How to use proxy environment variables with cURL

Proxy environment variables let cURL reuse the same outbound proxy across ad hoc requests, shell sessions, and short scripts without repeating --proxy on every command. They are most useful when a terminal session needs to send several requests through the same controlled egress path.

When cURL starts a transfer, it checks proxy variables that match the request scheme. http_proxy handles HTTP URLs, HTTPS_PROXY or https_proxy handles HTTPS URLs, ALL_PROXY provides a fallback when no scheme-specific proxy is set, and NO_PROXY bypasses selected hosts, domains, or IP ranges. The --proxy option overrides the proxy address from the environment, while NO_PROXY still forces matching destinations to go direct.

Because these variables affect every matching cURL request in the current shell, test them with -q -sS -v before depending on them in scripts or shell startup files.
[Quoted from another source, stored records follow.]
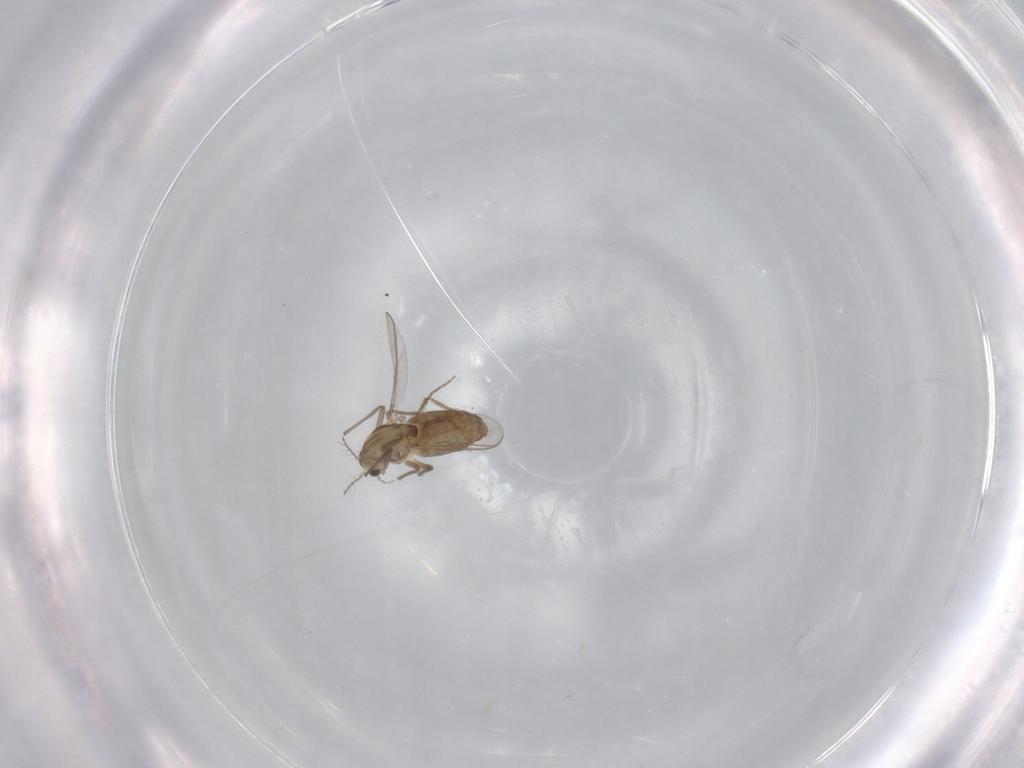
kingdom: Animalia
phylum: Arthropoda
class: Insecta
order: Diptera
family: Chironomidae
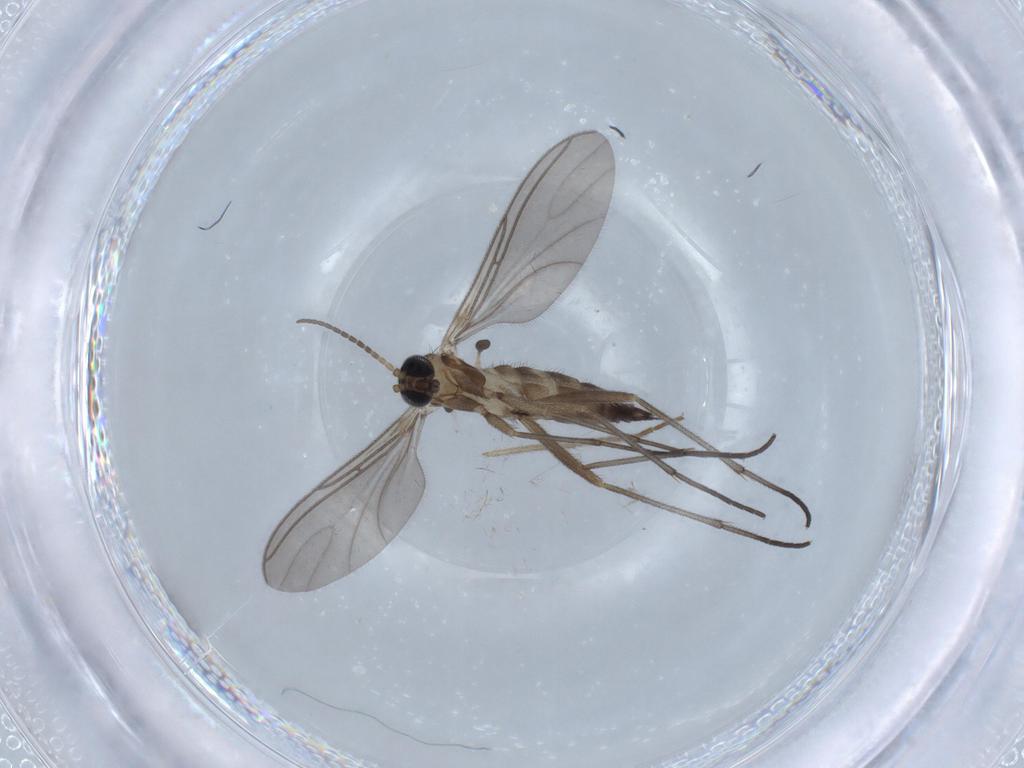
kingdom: Animalia
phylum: Arthropoda
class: Insecta
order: Diptera
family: Sciaridae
Use lowercase http_proxy for HTTP, write NO_PROXY entries deliberately as hostnames, domain suffixes, IP addresses, or CIDR ranges, and note that CIDR matching requires curl 7.86.0 or newer. The proxy and service names below are masked examples that keep the routing pattern realistic without exposing live infrastructure.

1. Export the HTTP proxy in the current shell.
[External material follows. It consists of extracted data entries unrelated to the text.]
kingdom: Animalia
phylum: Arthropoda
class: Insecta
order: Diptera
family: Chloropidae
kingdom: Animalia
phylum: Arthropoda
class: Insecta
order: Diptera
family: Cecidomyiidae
   $ export http_proxy="http://proxy.example.net:3128"

   For HTTP, use lowercase http_proxy. On case-sensitive systems, an uppercase-only HTTP_PROXY export is ignored.

2. Run a verbose HTTP request and confirm that cURL announces the proxy variable before it connects.
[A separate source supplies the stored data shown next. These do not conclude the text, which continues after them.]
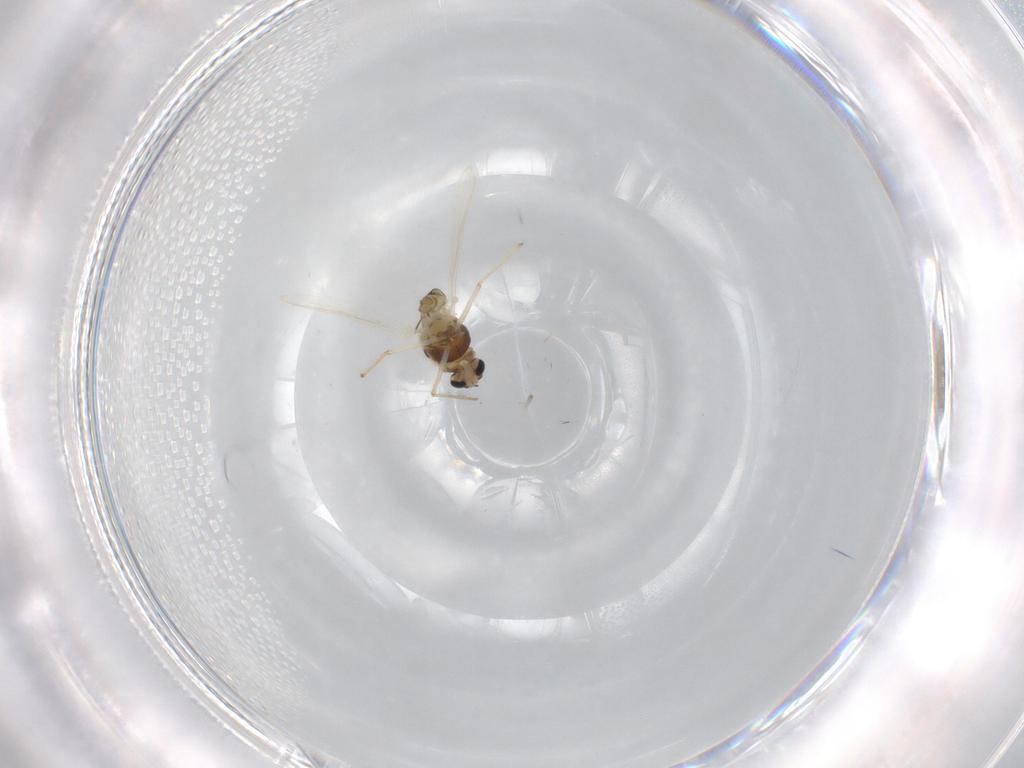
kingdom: Animalia
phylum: Arthropoda
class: Insecta
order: Diptera
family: Chironomidae
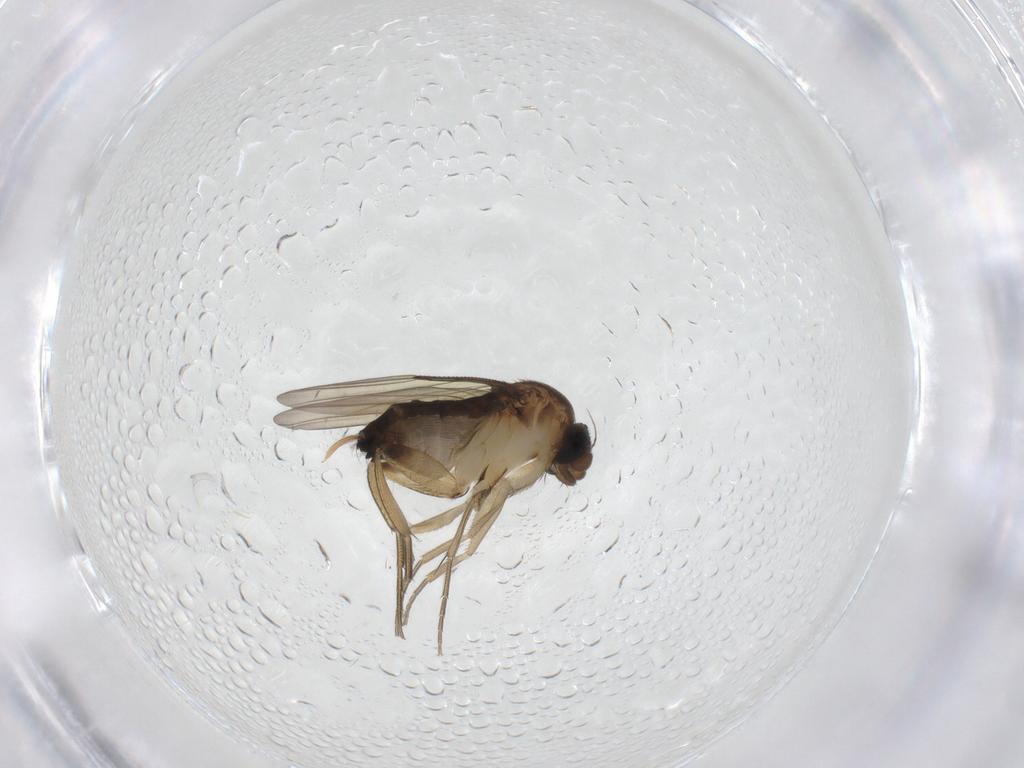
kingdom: Animalia
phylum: Arthropoda
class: Insecta
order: Diptera
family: Phoridae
   $ curl -q -sS -v http://api.example.net/health
   * Uses proxy env variable http_proxy == 'http://proxy.example.net:3128'
   * Established connection to proxy.example.net (198.51.100.24 port 3128)
   > GET http://api.example.net/health HTTP/1.1
   < HTTP/1.1 200 OK
   {"status":"ok","service":"api"}

   The first verbose line proves that cURL picked up the proxy from the environment instead of requiring --proxy on the command line. The -q option keeps a local ~/.curlrc file from changing the test route.

3. Export HTTPS_PROXY or https_proxy before proxying HTTPS requests.

   $ export HTTPS_PROXY="http://proxy.example.net:3128"

   HTTPS does not share the lowercase-only exception reserved for http_proxy, so either case works and the lowercase name wins if both are set.

4. Set ALL_PROXY only when one fallback proxy should cover schemes without their own proxy variable.

   $ export ALL_PROXY="socks5h://socks-gw.example.net:1080"

   Scheme-specific variables override ALL_PROXY, and socks5h:// keeps destination DNS resolution on the proxy side.

5. Define NO_PROXY for hosts and networks that must stay direct.

   $ export NO_PROXY="localhost,127.0.0.1,::1,.svc.example.net,192.0.2.0/24"

   Use a leading period when the entry is meant to cover a domain suffix, use a full hostname for one host, and write plain IPv6 literals without brackets.

   Entries in NO_PROXY go direct even when --proxy or ALL_PROXY is set.

6. Repeat the request against a bypass target and confirm that cURL connects directly.

   $ http_proxy="http://proxy.example.net:3128" NO_PROXY="api.example.net,.svc.example.net" curl -q -sS -v http://api.example.net/health
   * Uses proxy env variable NO_PROXY == 'api.example.net,.svc.example.net'
   * Established connection to api.example.net (192.0.2.24 port 80)
   > GET /health HTTP/1.1
   < HTTP/1.1 200 OK
   {"status":"ok","service":"api"}

   The request line switches back to the origin path because the destination is no longer being sent through the proxy hop.

7. Unset the proxy variables when the shell should stop routing cURL requests through the proxy.

   $ unset http_proxy HTTP_PROXY HTTPS_PROXY https_proxy ALL_PROXY all_proxy NO_PROXY no_proxy

   Clearing both uppercase and lowercase names prevents an older shell export from quietly affecting later tests.